FEARS thousands of unexpected new homes could be dumped on Stratford’s doorstep are unfounded say council chiefs.
In October last year, Lib Dem councillor Peter Moorse raised concerns in The Observer that the district might need to take a share of neighbouring Birmingham City Council’s housing requirement owing to a shortfall in around 33,000 homes.
But a report, which forms part of Stratford District Council’s response to a public consultation period on the ‘soundness’ of its own proposed Core Strategy, states there is “no evidence” to suggest this.
The report – prepared by council officials – will be discussed by members of Stratford District Council’s Cabinet at its meeting on Monday (September 8) as the authority prepares to submit its proposed Core Strategy.
The document, which identifies the broad locations, scale and type of development that will take place in the district until 2031, proposes around 10,800 homes be built – including controversial plans for 3,000 homes at Gaydon and Lighthorne Health.
But with Birmingham having struggled to find sufficient land for its own development, Stratford was mooted as a possible solution.
However council officials say this is not the case.
In the report it states: “There is currently no evidence to suggest that housing need arising from outside the district should be met within the district.
“Immediately adjoining councils are maintaining the position their own plans will provide fully for the housing need.”
It dismisses suggestions Stratford district will need to accommodate housing growth from either Birmingham or Coventry as “conjecture” and adds: “A commitment to accommodate additional development at this point would be premature. To delay this plan further and wait to see how matters elsewhere unfurl would be inappropriate.”

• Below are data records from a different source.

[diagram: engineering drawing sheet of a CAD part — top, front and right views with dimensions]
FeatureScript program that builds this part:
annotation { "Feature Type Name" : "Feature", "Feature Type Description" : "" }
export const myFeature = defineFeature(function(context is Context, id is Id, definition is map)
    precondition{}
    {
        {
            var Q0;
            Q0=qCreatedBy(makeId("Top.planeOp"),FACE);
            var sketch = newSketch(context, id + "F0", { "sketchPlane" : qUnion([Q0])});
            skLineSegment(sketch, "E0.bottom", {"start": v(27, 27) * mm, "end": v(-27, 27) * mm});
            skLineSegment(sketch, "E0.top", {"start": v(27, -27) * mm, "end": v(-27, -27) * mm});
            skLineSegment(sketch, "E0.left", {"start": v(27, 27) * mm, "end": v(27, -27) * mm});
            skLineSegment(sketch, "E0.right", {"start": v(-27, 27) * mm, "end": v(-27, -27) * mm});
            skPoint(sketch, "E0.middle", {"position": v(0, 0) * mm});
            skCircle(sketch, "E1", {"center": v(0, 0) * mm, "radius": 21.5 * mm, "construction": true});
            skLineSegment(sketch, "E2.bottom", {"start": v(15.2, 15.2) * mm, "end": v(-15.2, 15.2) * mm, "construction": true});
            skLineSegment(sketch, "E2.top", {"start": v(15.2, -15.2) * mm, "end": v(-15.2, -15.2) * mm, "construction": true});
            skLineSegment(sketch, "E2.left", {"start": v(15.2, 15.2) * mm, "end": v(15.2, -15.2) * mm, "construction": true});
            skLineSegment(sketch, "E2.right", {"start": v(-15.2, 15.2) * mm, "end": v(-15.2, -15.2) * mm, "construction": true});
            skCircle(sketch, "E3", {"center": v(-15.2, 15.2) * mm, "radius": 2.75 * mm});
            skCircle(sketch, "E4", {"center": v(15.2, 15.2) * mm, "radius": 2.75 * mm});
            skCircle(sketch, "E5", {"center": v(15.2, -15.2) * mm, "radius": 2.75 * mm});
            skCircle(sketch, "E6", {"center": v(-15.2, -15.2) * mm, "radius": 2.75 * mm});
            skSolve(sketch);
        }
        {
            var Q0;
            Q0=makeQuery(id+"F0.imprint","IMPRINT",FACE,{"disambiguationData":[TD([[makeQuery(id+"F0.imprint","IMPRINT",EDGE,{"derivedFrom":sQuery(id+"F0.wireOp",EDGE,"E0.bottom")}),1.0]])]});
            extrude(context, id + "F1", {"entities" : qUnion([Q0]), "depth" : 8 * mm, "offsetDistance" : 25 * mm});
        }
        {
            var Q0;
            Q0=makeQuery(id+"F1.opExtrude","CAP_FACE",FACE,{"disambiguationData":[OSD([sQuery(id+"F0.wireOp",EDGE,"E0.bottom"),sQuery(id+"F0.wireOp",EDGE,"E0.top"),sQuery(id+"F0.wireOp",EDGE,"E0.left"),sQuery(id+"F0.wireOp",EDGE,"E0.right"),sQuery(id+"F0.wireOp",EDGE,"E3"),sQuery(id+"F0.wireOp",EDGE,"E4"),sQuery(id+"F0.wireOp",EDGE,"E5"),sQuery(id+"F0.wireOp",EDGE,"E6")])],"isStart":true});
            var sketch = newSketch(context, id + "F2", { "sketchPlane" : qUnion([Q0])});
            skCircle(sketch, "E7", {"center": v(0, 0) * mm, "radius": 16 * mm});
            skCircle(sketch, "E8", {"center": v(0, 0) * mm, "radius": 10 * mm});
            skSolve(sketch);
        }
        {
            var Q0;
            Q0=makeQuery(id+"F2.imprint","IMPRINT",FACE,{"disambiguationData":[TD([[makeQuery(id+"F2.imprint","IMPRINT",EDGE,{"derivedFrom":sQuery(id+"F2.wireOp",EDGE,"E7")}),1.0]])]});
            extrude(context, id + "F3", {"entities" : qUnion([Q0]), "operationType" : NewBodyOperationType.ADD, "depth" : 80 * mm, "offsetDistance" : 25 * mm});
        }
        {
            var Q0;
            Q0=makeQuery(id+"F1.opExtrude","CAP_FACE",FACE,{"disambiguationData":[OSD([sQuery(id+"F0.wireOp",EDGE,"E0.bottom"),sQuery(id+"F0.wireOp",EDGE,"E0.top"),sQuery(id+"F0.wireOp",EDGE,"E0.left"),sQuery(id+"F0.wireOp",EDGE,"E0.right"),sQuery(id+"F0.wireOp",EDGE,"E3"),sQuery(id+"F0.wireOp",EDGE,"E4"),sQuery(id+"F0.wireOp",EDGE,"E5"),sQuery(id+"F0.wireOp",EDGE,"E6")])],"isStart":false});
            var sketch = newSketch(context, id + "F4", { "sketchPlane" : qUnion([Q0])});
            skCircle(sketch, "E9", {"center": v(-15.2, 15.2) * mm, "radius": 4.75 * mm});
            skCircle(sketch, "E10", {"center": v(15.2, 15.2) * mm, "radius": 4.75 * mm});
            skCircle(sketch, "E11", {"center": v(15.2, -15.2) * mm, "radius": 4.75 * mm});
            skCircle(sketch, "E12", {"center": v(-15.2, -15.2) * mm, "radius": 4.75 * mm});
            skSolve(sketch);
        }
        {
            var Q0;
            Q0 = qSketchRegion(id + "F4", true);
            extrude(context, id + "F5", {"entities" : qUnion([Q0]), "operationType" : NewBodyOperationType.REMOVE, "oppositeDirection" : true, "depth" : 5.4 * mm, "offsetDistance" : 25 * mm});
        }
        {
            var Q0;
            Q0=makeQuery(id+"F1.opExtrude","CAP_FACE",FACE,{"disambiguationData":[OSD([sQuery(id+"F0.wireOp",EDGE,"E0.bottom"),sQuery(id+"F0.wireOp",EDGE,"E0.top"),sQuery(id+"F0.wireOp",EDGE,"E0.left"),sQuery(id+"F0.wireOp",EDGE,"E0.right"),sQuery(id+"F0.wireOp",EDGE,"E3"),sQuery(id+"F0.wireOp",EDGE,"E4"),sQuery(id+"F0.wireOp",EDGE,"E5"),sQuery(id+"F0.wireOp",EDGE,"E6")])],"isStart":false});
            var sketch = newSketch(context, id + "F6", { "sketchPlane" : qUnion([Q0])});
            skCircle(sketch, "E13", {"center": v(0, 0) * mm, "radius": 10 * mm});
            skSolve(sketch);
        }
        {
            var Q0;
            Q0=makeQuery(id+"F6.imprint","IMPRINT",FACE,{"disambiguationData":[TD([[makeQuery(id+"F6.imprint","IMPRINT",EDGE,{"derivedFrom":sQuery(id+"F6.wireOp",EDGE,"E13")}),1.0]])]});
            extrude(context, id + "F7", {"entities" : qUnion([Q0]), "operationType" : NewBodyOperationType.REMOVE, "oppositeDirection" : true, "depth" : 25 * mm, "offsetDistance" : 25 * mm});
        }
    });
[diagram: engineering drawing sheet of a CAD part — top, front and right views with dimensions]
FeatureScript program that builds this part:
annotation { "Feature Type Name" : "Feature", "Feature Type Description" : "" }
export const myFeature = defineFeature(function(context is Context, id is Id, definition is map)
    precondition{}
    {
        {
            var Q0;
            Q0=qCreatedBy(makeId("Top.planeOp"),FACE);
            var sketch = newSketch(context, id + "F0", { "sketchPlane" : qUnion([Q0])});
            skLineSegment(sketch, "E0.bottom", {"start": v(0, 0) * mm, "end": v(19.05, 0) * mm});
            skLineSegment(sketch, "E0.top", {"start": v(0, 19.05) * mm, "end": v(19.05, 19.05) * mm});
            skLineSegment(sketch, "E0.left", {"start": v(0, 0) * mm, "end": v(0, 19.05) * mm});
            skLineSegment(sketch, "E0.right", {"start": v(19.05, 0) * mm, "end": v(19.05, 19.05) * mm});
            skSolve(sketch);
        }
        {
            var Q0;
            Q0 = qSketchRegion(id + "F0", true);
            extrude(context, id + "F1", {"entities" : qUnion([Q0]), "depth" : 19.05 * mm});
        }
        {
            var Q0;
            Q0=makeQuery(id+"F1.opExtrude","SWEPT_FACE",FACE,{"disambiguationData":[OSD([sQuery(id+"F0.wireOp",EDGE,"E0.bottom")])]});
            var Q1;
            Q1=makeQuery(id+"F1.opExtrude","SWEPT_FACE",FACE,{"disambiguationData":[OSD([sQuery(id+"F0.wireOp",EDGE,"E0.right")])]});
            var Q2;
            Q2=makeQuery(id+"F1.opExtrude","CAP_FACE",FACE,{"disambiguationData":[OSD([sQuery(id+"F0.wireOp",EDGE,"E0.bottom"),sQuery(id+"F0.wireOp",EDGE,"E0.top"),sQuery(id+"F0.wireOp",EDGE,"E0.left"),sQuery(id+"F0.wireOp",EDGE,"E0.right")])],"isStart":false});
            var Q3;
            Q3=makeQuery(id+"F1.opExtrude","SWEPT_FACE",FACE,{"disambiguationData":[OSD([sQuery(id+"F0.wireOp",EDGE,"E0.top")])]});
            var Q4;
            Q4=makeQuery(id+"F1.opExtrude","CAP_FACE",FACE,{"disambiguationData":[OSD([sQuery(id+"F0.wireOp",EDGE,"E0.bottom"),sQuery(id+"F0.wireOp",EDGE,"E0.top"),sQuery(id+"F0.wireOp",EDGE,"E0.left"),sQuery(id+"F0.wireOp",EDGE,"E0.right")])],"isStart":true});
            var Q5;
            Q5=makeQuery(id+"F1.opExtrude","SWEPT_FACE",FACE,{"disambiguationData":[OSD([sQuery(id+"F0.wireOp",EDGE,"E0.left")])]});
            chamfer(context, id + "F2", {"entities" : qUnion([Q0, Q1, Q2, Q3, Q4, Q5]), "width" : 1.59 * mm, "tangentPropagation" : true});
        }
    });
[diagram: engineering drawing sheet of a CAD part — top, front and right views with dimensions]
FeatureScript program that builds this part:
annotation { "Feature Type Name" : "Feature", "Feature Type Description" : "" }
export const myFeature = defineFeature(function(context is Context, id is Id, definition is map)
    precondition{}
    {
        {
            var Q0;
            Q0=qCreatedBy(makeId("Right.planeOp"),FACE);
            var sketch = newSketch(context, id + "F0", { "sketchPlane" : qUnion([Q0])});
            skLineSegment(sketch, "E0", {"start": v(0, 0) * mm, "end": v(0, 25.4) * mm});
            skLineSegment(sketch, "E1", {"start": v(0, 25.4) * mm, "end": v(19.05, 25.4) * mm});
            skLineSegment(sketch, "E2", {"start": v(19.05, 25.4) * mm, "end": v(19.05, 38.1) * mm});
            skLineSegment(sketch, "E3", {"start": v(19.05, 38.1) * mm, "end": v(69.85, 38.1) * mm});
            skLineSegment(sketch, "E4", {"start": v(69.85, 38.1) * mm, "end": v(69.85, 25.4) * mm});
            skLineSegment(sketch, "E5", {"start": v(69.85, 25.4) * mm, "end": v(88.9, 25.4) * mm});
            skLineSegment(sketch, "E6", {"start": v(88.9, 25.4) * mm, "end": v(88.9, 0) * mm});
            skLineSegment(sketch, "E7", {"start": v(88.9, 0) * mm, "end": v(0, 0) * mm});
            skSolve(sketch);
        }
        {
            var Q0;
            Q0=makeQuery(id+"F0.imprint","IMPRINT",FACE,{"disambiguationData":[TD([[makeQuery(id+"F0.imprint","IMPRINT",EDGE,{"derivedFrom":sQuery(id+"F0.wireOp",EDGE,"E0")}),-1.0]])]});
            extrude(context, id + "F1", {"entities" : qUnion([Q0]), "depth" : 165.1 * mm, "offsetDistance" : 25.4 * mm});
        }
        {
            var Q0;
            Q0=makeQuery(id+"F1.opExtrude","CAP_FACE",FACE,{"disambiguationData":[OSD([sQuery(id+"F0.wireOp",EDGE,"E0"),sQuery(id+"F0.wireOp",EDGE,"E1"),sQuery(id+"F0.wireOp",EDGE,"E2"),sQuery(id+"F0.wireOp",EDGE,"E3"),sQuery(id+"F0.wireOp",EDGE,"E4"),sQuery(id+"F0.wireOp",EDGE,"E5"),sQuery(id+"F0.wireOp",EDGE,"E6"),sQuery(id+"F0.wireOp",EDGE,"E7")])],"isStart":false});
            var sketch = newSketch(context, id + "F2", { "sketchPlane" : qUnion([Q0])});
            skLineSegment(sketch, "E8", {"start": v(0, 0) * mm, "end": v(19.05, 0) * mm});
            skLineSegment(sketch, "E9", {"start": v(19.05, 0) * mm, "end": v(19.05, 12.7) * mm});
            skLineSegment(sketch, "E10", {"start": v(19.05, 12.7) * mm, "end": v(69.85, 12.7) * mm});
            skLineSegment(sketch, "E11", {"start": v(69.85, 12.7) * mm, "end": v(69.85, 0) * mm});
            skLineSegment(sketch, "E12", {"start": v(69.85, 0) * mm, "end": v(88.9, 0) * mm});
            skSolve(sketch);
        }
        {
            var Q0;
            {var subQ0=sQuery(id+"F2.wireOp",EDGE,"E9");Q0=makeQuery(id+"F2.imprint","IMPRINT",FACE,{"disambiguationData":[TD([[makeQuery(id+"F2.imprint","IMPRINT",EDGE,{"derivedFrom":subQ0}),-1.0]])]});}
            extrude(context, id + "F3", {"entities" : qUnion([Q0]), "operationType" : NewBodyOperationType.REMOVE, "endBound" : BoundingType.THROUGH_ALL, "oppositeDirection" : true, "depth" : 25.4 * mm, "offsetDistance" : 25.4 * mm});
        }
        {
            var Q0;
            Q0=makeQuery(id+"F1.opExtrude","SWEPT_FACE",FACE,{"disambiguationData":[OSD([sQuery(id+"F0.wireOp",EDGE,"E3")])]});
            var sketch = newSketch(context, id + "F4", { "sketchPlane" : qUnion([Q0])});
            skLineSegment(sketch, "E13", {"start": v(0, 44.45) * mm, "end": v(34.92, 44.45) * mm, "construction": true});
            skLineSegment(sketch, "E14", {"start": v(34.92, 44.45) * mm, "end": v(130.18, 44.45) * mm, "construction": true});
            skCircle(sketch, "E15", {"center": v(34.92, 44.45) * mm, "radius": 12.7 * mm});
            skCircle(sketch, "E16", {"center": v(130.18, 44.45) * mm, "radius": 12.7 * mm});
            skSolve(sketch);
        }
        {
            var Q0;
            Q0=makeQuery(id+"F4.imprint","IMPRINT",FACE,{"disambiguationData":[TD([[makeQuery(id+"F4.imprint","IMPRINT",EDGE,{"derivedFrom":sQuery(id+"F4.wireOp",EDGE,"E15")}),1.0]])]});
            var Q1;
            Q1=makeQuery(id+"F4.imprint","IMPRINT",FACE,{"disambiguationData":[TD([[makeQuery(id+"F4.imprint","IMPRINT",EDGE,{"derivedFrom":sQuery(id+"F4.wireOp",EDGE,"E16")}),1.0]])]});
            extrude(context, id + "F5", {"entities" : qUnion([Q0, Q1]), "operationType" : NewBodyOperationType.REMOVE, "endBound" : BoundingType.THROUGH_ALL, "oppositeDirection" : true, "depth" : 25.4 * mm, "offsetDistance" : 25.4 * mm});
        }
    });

Preparing the Core Strategy has been a major undertaking for the council and the document has been developed through multiple consultation phases including a final period, where interested parties could comment on the ‘soundness’ of the document.
It is hoped the council will soon be able to submit its proposed Core Strategy, which will then be publicly examined by the Government’s independent inspector before a recommendation is made on whether it can be adopted.
The latest report and the Cabinet’s recommendations will be further considered at a Full Council meeting on September 15.